Kenji shot her a glare, or at least he tried. His lethal CEO glare lost much of its effect while he was sweating and panting on the ground.

It was then that Xiu Mei's expression changed. The mockery in her amber eyes vanished, replaced by a spark of intense, feverish concentration. She knelt in front of Kenji, completely ignoring his dignity, and grabbed his wrist, closing her eyes.

"Your pulse is weak, but your mind… I can feel it. It's like a forge, a whirlwind of thoughts, of cold logic. An energy that isn't Qi, but is just as powerful in its own way…" she murmured, more to herself than to them. "And all that mental power is trapped. Trapped in a cage of flesh and bone that cannot contain it. A cage without… without channels. No pipes for that energy to flow."

Her eyes snapped open. And in them, there was no mockery, but the glint of an idea so heretical, so insane, and so absolutely brilliant that it made the very air around them seem to vibrate.

"A surgery," she whispered, the word laden with an almost religious reverence.

Xiao Yue looked at her, not understanding. "A surgery? For what? To fix a muscle?"

"No, child, no!" Xiu Mei jumped to her feet, her three fox tails twitching with frantic energy. She began to pace in circles, gesturing with her hands as if she were kneading the air. "Not to fix him! To rebuild him! To improve him! To commit the most beautiful heresy of all!"

She looked at Kenji, but she didn't see an exhausted young man. She saw a project. The greatest challenge of her life.

"Golem," she said, her voice trembling with pure creative excitement, "your body is a desert. It has no rivers. It doesn't have the spiritual meridians that every cultivator possesses to channel Qi. That's why you can't cultivate. You are a barren land."

"A fact of which I am fully aware," Kenji replied dryly.

"But what if we could dig the rivers?" Xiu Mei exclaimed, her eyes shining like two suns. "What if we could implant you with artificial spiritual veins?"

The silence that followed was so absolute you could hear the buzz of a distant bee.

Xiao Yue stared at her as if she had gone mad. The idea was monstrous, unnatural. Spiritual veins were a gift from the heavens, something you were born with or not. No one created them.

Kenji, however, was not looking at her with horror. He was looking at her with a new, intense light in his eyes: that of the analyst who has just heard a completely disruptive market proposal.

"A prosthetic body modification to enable compatibility with the cultivation system," he murmured, his brain already processing at full speed. "The probability of success would be…"

"To hell with probability!" Xiu Mei interrupted, euphoric. "Of course it's dangerous! It's insane! It could kill you! Or turn you into a monster! Or it might work! We could use the fibers of a Crystal Heart Lotus to create the channels, the blood of a Jade Scale Serpent as a conductor, and your own mental power, your logic, as the chisel to guide the energy!"

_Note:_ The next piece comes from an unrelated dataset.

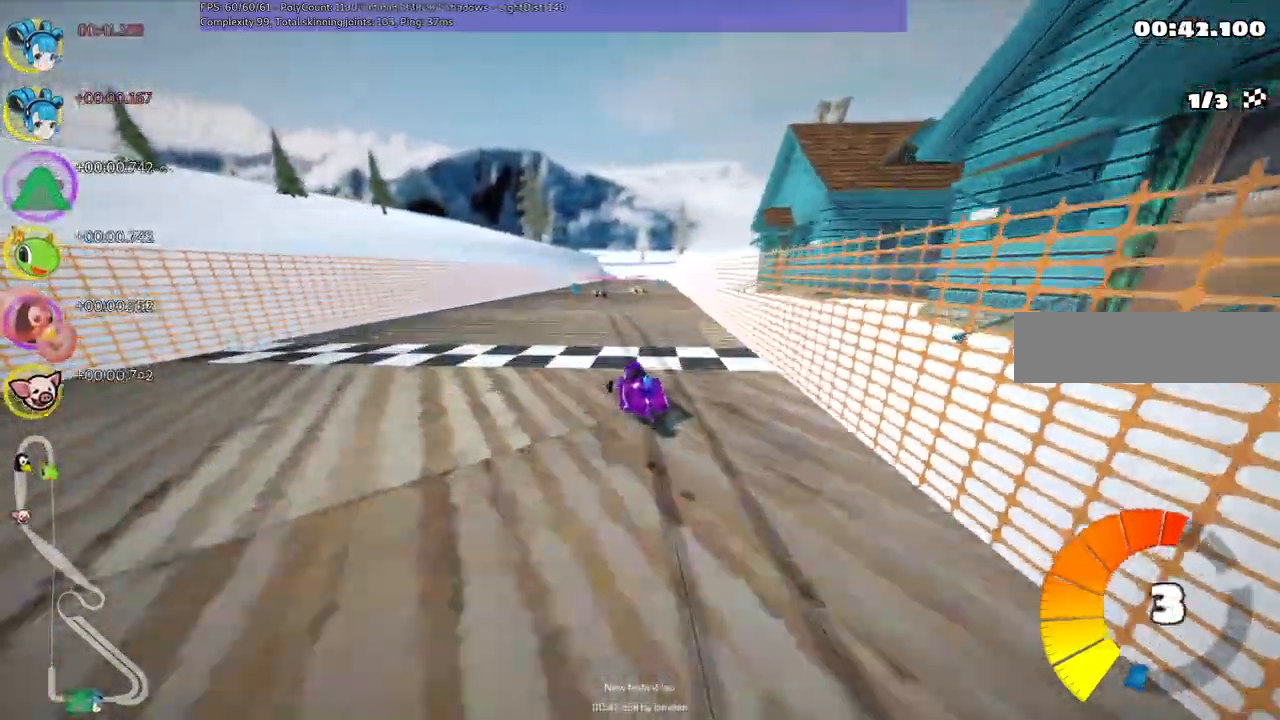
{"keys": ["m", "right", "up"]}
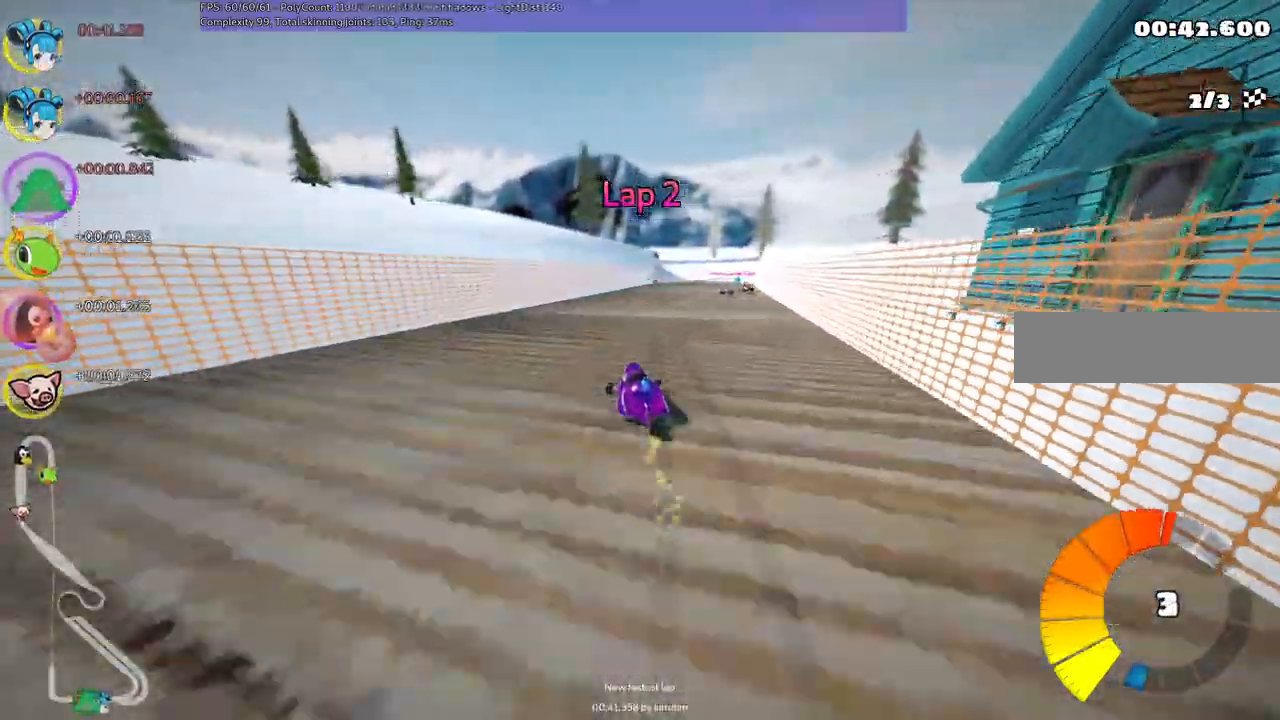
{"keys": ["n", "up"], "events": [[317, "m", "up"], [450, "n", "down"], [500, "right", "up"]]}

She stopped in front of him, her face alight with the passion of her own genius.

"It wouldn't turn you into an overnight prodigy," she admitted. "Your foundations would still be those of a mortal. But it would give you the gateway. The possibility. It would give you… a user manual for your own soul. We could make you, Kenji Tanaka, the first artificial cultivator in history."

The proposal hung in the air, as brilliant and terrible as a star about to go supernova.

To turn the Golem into a god. Or a corpse.

Kenji looked at Xiao Yue, who was watching him with a mixture of horror and an incipient hope. Then he looked at Xiu Mei, the mad genius offering him a possibility he had never considered.

His mind calculated the risks, the variables, the cost. The risk of failure was extremely high. The probability of death, not insignificant. But the return on investment… the ROI of no longer being a brain trapped in a cage, of being able to control the very energy that was redefining his world… was infinite.

A slow smile, the first genuine, ambition-filled smile Xiao Yue had ever seen on him, spread across Kenji's lips.

"Xiu Mei," he said, his voice no longer that of an assistant, but that of a CEO about to approve the riskiest and most revolutionary project in history. "Prepare the business plan. We have a new product to develop."